Technical Program

Paper Detail

Paper ID	C-3-3.2
Paper Title	Closed-Form Pre-Training for Small-Sample Environmental Sound Recognition
Authors	Nakamasa Inoue, Keita Goto, Tokyo Institute of Technology, Japan
Session	C-3-3: Machine Learning for Small-sample Data Analysis
Time	Thursday, 10 December, 17:30 - 19:30
Presentation Time:	Thursday, 10 December, 17:45 - 18:00 Check your Time Zone
	All times are in New Zealand Time (UTC +13)

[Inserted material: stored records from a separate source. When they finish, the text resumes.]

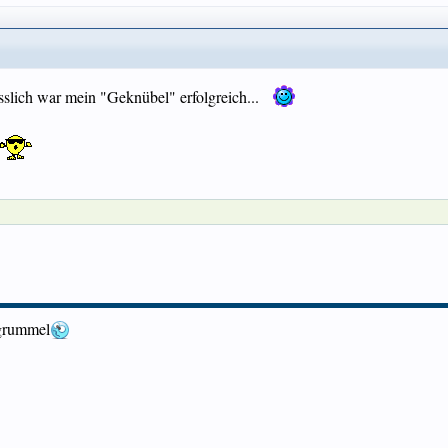
iesslich war mein "Geknübel" erfolgreich...
.grummel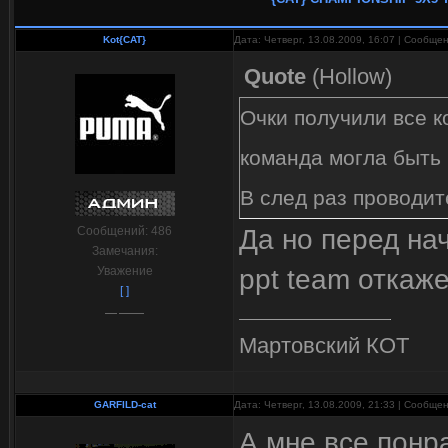
Kot{CAT}
Дата: Четверг, 13.08.2009, 16:07 | Сообще
Quote
(
Hollow
)
Очки получили все к
команда могла быть 
В след раз проводи
Да но перед на
Сообщений:
486
Замечания:
ppt team откаже
Уважение
[ ]
Мартовский КОТ
GARFILD-cat
Дата: Четверг, 13.08.2009, 21:33 | Сообще
А мне все понр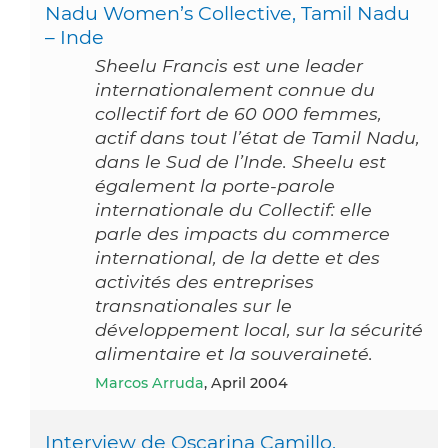
Nadu Women’s Collective, Tamil Nadu
– Inde
Sheelu Francis est une leader
internationalement connue du
collectif fort de 60 000 femmes,
actif dans tout l’état de Tamil Nadu,
dans le Sud de l’Inde. Sheelu est
également la porte-parole
internationale du Collectif: elle
parle des impacts du commerce
international, de la dette et des
activités des entreprises
transnationales sur le
développement local, sur la sécurité
alimentaire et la souveraineté.
Marcos Arruda
, April 2004
Interview de Oscarina Camillo,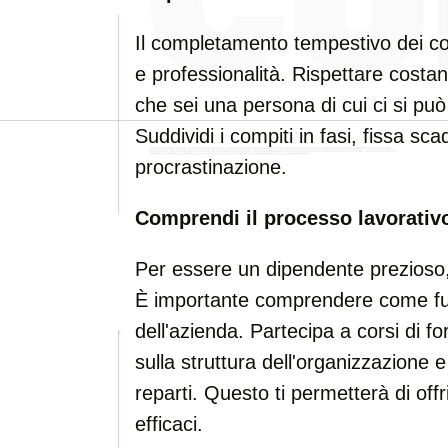
Il completamento tempestivo dei co
e professionalità. Rispettare cost
che sei una persona di cui ci si può f
Suddividi i compiti in fasi, fissa sca
procrastinazione.
Comprendi il processo lavorativ
Per essere un dipendente prezioso, 
È importante comprendere come funz
dell'azienda. Partecipa a corsi di f
sulla struttura dell'organizzazione e
reparti. Questo ti permetterà di offri
efficaci.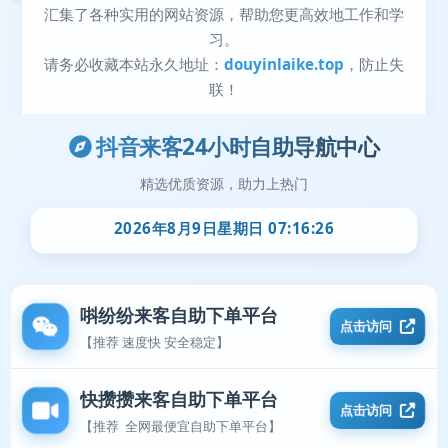
抖音来客24小时自助导航中心
精选优质资源，助力上热门
2026年8月9日星期日 07:16:26
唞纷纷来客自助下单平台
点击访问
【推荐 速度快 安全稳定】
快攒攒来客自助下单平台
点击访问
【推荐 全网最便宜自助下单平台】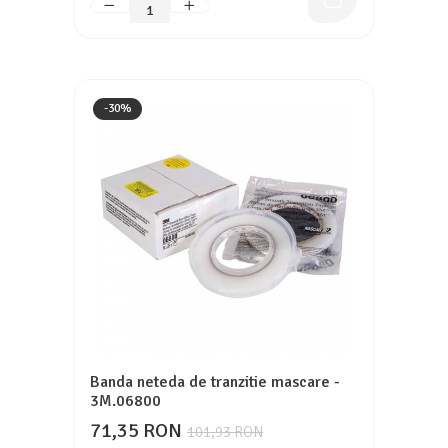
-30%
Banda neteda de tranzitie mascare -
3M.06800
71,35 RON
101,93 RON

Topic	Machine Learning and Data Analytics (MLDA): Special Session: Machine Learning for Small-sample Data Analysis
Abstract	This paper presents a new framework for pre-training neural networks, namely closed-form pre-training, and we apply it to small-sample environmental sound recognition. Our main idea is to pre-train neural networks on a dataset automatically generated by some formulas, without any prior real-world recordings or manual annotation. Specifically, the proposed framework consists of two steps. First, an audio classification dataset is generated. Here, we propose three types of dataset definitions using colored noise and its extensions. Second, a network is pre-trained on the generated dataset. The obtained pre-trained network is particularly effective for fine-tuning with few examples because it helps optimization methods avoid falling into a premature local optimal solution. In experiments, we demonstrate the effectiveness of the proposed framework for small-sample environmental sound recognition on three datasets: ESC-10, ESC-50, and UrbanSound8K. We obtained performance improvement on all datasets with a small number of training samples.